Dataset entries
---+---

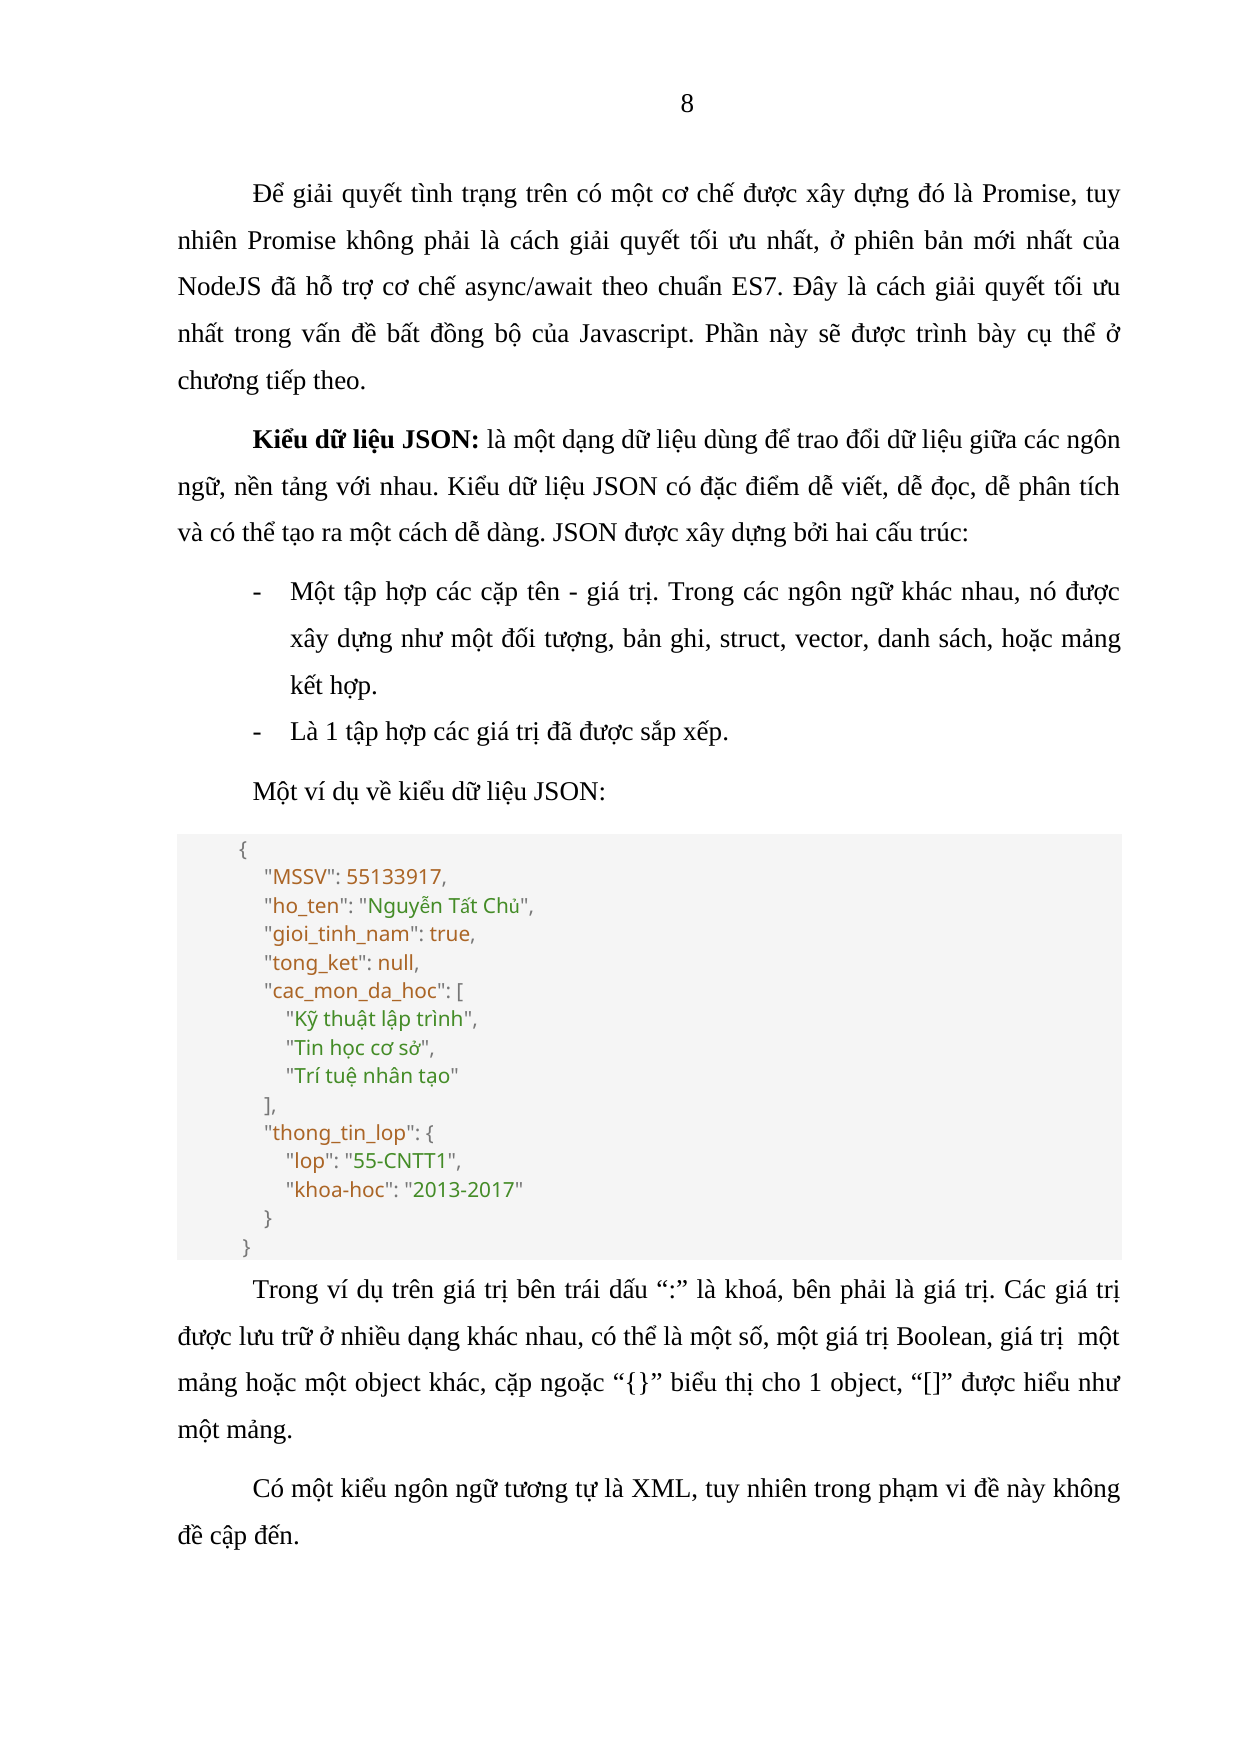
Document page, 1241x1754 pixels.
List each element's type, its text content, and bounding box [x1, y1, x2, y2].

text "thong_tin_lop": { [177, 1118, 1122, 1147]
text "cac_mon_da_hoc": [ [177, 976, 1122, 1004]
text Có một kiểu ngôn ngữ tương tự là XML, tuy nhiên trong phạm vi đề này không đề cập đến. [177, 1472, 1122, 1550]
text ], [177, 1090, 1122, 1118]
text } [177, 1232, 1122, 1260]
text "khoa-hoc": "2013-2017" [177, 1175, 1122, 1203]
text "ho_ten": "Nguyễn Tất Chủ", [177, 891, 1122, 919]
text Một ví dụ về kiểu dữ liệu JSON: [177, 775, 1122, 806]
text "Kỹ thuật lập trình", [177, 1004, 1122, 1033]
list Một tập hợp các cặp tên - giá trị. Trong các ngôn ngữ khác nhau, nó được xây dựng như một đối tượng, bản ghi, struct, vector, danh sách, hoặc mảng kết hợp. [252, 576, 1122, 700]
text "tong_ket": null, [177, 948, 1122, 976]
text } [177, 1203, 1122, 1232]
text Kiểu dữ liệu JSON: là một dạng dữ liệu dùng để trao đổi dữ liệu giữa các ngôn ngữ, nền tảng với nhau. Kiểu dữ liệu JSON có đặc điểm dễ viết, dễ đọc, dễ phân tích và có thể tạo ra một cách dễ dàng. JSON được xây dựng bởi hai cấu trúc: [177, 423, 1122, 547]
text Để giải quyết tình trạng trên có một cơ chế được xây dựng đó là Promise, tuy nhiên Promise không phải là cách giải quyết tối ưu nhất, ở phiên bản mới nhất của NodeJS đã hỗ trợ cơ chế async/await theo chuẩn ES7. Đây là cách giải quyết tối ưu nhất trong vấn đề bất đồng bộ của Javascript. Phần này sẽ được trình bày cụ thể ở chương tiếp theo. [177, 177, 1122, 395]
text "lop": "55-CNTT1", [177, 1147, 1122, 1175]
text { [177, 834, 1122, 862]
text "MSSV": 55133917, [177, 862, 1122, 891]
text "gioi_tinh_nam": true, [177, 919, 1122, 948]
text "Trí tuệ nhân tạo" [177, 1061, 1122, 1090]
text Trong ví dụ trên giá trị bên trái dấu “:” là khoá, bên phải là giá trị. Các giá trị được lưu trữ ở nhiều dạng khác nhau, có thể là một số, một giá trị Boolean, giá trị một mảng hoặc một object khác, cặp ngoặc “{}” biểu thị cho 1 object, “[]” được hiểu như một mảng. [177, 1273, 1122, 1444]
text "Tin học cơ sở", [177, 1033, 1122, 1061]
list Là 1 tập hợp các giá trị đã được sắp xếp. [252, 716, 1122, 747]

---+---

Your task is to find each line in the entries that contains the string "không" and copy it.

text Có một kiểu ngôn ngữ tương tự là XML, tuy nhiên trong phạm vi đề này không đề cập đến. [177, 1472, 1122, 1550]
text Để giải quyết tình trạng trên có một cơ chế được xây dựng đó là Promise, tuy nhiên Promise không phải là cách giải quyết tối ưu nhất, ở phiên bản mới nhất của NodeJS đã hỗ trợ cơ chế async/await theo chuẩn ES7. Đây là cách giải quyết tối ưu nhất trong vấn đề bất đồng bộ của Javascript. Phần này sẽ được trình bày cụ thể ở chương tiếp theo. [177, 177, 1122, 395]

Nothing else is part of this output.